Dietrich Niethammer, einer der renommiertesten Kinder- und Jugendmediziner in Deutschland, plädiert aber dafür, das Schweigen zu brechen und mit schwer kranken Kindern ehrlich umzugehen, indem man ihnen die Wahrheit über ihren Zustand nicht verheimlicht. »Mitte der 70er Jahre des letzten Jahrhunderts lernte ich von Kindern mit lebensbedrohlichen Erkrankungen, dass sie in der Tat sehr viel über ihre Krankheit und die Möglichkeit des Sterbens und was das alles für sie bedeutete, nachdachten und viel mehr wussten, als wir ahnten. Und ich ging dazu über, ganz offen mit ihnen zu reden und sie nicht mehr zu belügen, wie es man mir beigebracht hat.

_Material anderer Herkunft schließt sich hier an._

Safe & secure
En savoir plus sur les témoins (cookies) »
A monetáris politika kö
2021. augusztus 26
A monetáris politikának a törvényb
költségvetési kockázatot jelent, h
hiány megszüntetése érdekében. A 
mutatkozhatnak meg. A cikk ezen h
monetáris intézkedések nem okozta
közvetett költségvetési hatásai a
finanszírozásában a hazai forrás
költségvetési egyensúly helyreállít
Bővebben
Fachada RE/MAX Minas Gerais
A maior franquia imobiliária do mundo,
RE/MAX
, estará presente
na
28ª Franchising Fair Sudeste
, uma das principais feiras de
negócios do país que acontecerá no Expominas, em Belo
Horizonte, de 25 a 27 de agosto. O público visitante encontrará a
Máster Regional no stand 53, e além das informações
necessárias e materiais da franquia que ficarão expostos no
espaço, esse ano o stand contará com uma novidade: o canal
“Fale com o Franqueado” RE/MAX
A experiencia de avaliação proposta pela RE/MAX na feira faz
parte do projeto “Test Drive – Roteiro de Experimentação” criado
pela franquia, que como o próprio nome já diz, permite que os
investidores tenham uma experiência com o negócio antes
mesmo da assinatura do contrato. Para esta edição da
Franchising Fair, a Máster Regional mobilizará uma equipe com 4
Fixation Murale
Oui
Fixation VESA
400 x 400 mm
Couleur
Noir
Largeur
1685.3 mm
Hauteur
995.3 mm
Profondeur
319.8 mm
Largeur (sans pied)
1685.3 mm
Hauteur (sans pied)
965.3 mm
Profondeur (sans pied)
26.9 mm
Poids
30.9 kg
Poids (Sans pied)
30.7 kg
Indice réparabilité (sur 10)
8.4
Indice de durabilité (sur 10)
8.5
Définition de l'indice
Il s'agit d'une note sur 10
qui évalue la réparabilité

Es entwickelten sich dadurch häufig intensive Dialoge, die erst mit dem Tod unserer Patienten oder dem Ende der Therapie ihr Ende fanden«. In der Folge starb keines der von Niethammer behandelten Kinder mehr sprachlos und einsam.

Dietrich Niethammer, geboren 1939 in Leipzig, studierte Medizin an den Universitäten Tübingen, Wien und München. 1967 wurde er in Tübingen zum Dr. med. promoviert. Von 1969 bis 1971 folgte ein Forschungsaufenthalt am Department of Biochemistry in La Jolla, Kalifornien. 1972–1975 erhielt er die Facharztausbildung bei Prof. Dr. Kleihauer in Ulm, wo er am Aufbau der Kinderonkologie und einer Station für angeborene Immundefekte beteiligt war. 1975 führte er eine der beiden ersten allogenen Knochenmarktransplantationen in Deutschland bei einem Kind mit Aplastischer Anämie durch. 1977 habilitierte sich Niethammer für das Fach Kinderheilkunde. Von 1989 bis zu seiner Emeritierung 2005 war er Geschäftsführender Direktor der Universitäts-Kinderklinik Tübingen. 2005 wurde er für seine Verdienste in der Hochschulpolitik und als herausragender Wissenschaftler auf dem Gebiet der pädiatrischen Hämatologie und Onkologie mit dem Bundesverdienstkreuz 1. Klasse ausgezeichnet.


Veröffentlichungen zu Thema:

  • D. Niethammer: Wenn ein Kind schwer krank ist. Über den Umgang mit der Wahrheit. Band 11 der Reihe medizinHuman, Suhrkamp, Berlin 2010.
  • D. Niethammer: Das sprachlose Kind. Vom ehrlichen Umgang mit schwer kranken Kindern und Jugendlichen. Schattauer, Stuttgart 2008.